All this would be less than significant were it not for the fact that Jonathan Sarna chose to title his book American Judaism. Indeed, this is a book that is, more than anything else, about the development of the institutions and thrusts of American Jewish religion, and about the personalities and publications that were the engines that drove this development. The argument here is that how the theology was contoured had a major impact on the history of the movements, and by extension on the American Jewish experience.

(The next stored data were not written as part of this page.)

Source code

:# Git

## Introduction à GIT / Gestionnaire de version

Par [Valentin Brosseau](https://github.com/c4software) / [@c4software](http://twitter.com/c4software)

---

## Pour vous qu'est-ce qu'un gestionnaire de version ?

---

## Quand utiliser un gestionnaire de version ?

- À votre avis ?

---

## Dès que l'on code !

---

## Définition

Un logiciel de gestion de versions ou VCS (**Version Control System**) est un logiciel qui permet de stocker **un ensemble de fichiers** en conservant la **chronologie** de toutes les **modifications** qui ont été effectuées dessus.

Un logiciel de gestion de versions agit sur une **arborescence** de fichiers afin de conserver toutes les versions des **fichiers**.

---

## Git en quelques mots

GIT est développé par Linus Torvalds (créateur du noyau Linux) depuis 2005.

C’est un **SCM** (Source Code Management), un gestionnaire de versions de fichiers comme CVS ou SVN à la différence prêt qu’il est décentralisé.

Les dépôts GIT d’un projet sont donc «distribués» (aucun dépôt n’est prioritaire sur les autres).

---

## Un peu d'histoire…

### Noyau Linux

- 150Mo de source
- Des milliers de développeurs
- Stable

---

Ultimately, Sarna’s peroration is surprisingly optimistic. He sees the continually “vanishing” Jew as instead continually reappearing, and indeed flourishing. Revisiting our quick tour of American Jewish historiography, we might ask whether Sarna is not really a “neo-transformationalist” himself—after all, the transformationalists’ assertion that there are many gateways to being Jewish in America, apart from the ritual or religious one, finds a home in these pages. Above all, Sarna seems to be saying, let’s not worry too much about the Jewish future. “American Jews,” he reassures us, “will find creative ways to maintain and revitalize American Judaism.” In any case, however uncertain Jews are in the 350th year of their experience in America in the face of the two contradictory trends of assimilation and revitalization, America is no longer just Heine’s “loophole of escape”; it is not just another haven for Jews on the run. As Jonathan Sarna demonstrates in his wonderful retelling, it is a place that is, and will continue to be, profoundly hospitable to Jews.
Jerome A. Chanes is an editor of A Portrait of the American Jewish Community (Praeger, 1998). He has taught at Barnard and Stern Colleges.